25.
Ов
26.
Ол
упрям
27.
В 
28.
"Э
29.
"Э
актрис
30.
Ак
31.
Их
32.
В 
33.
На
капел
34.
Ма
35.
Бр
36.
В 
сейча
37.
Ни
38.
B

### EXERCISE DESCRIPTION
Word for word, retype all of the material.

### SOLUTION FOR THIS TASK
25.
Ов
26.
Ол
упрям
27.
В 
28.
"Э
29.
"Э
актрис
30.
Ак
31.
Их
32.
В 
33.
На
капел
34.
Ма
35.
Бр
36.
В 
сейча
37.
Ни
38.
B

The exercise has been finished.